The driver, a young man obviously from Middle Eastern heritage jumps out of the car, despite the fact that the temperature is below zero, to assist me in loading my luggage. When taking off, I notice that, unlike all other cab drivers in Chicago, he does not have a phone earpiece and therefore is not continuously talking on his phone so I can have a conversation with him. “Where are you from?” I ask. “From Morocco.” Not having been there (yet), I have little in common, except for the memory of a photograph my mother sent me many years ago. It showed her and her friend in front of a mosque she visited in Morocco. I do find however that I have a lot in common with this young man, as we both are emigrants, I have lived in the US for more than 30 years, he only for 9 months.
This young man left behind his parents and siblings, and a very good job. He was doing technical phone support for HP and as the second language in his country is French, because of its colonial history, he was able to support customers in France and Canada. He was very experienced and certified to support CISCO equipment, the gold standard in networking gear.
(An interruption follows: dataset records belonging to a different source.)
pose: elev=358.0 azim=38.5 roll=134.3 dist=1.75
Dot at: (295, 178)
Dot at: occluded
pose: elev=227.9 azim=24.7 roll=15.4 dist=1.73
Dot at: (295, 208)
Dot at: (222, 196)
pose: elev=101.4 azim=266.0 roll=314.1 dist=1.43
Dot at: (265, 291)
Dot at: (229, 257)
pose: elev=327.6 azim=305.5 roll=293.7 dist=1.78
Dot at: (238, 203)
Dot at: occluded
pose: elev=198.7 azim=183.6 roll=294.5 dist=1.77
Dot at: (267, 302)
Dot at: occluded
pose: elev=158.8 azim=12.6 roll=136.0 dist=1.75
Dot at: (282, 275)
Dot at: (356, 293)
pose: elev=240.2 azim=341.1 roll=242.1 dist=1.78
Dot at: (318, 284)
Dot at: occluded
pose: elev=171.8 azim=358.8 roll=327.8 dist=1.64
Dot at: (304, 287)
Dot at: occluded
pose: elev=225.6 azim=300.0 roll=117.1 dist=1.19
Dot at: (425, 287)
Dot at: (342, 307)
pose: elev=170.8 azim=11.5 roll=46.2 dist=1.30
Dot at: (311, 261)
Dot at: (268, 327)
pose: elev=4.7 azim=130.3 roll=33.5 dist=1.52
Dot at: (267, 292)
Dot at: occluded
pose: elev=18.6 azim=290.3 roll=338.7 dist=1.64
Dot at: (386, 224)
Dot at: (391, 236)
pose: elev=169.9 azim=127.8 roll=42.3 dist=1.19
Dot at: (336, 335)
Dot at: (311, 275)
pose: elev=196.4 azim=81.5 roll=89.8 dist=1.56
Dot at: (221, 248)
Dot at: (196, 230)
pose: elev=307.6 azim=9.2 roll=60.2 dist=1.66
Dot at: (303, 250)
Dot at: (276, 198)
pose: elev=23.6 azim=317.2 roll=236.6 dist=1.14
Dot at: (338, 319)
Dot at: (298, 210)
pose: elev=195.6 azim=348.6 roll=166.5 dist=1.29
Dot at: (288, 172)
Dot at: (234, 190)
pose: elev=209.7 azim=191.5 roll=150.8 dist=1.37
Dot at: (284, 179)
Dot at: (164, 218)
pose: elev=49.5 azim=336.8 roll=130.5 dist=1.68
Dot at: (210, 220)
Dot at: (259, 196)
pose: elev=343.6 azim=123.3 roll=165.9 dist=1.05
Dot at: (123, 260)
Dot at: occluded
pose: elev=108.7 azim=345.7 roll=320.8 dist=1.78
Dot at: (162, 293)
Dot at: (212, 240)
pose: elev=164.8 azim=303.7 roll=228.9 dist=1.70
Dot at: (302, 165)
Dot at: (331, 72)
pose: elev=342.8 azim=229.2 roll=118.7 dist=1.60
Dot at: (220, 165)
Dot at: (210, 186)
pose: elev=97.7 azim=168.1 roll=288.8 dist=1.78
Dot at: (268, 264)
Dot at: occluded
But, fate, or maybe destiny, caused him to be working as a cab driver right now in the US. He told me his dream was to work in Canada, but he also signed up for the lottery to get a work visa in the US, and to his pleasant surprise, he got his ticket to the USA.
The first several months he stayed with friends and worked in Moroccan restaurants to make aliving, after that he found a job for a valet parking company at the same hotel I stayed at, and for the past few months he was able to get a job as a cab driver. Driving a taxi allowed him more flexibility with regard to working hours so he can study and get his certification through a US certification agency, which eventually will allow him to get back to his IT job. Despite his qualifications, experience, and (Moroccan) certifications, US companies want US certifications. He also told me that a cab driver only gets an O’Hare run from a bellman if they pay him $5. This is in addition to the tips the bellmen get, which (he said?) would be typically $300/day. Then I realized that this was the reason I did not tip the bellman earlier.
My driver told me that he was homesick a lot, especially the first few months, but never showed any of that to the people back home, especially not to his parents. He is dreaming of the day that he gets his certification and gets a job that he likes, which he was doing back home. I wish I could employ him, as I am sure he would be a very capable and loyal employee, but, as I am listening to him, I have no doubt that he will achieve his dream and do very well eventually.
When I arrived at the airport, I felt like tipping him a decent amount. He’ll need it to pay for his study. It is these kind of people that makes the US what it is, unlike the people expecting kickbacks for doing favors. We need more of these hardworking, motivated people who see this country as the land of opportunity and follow the American dream.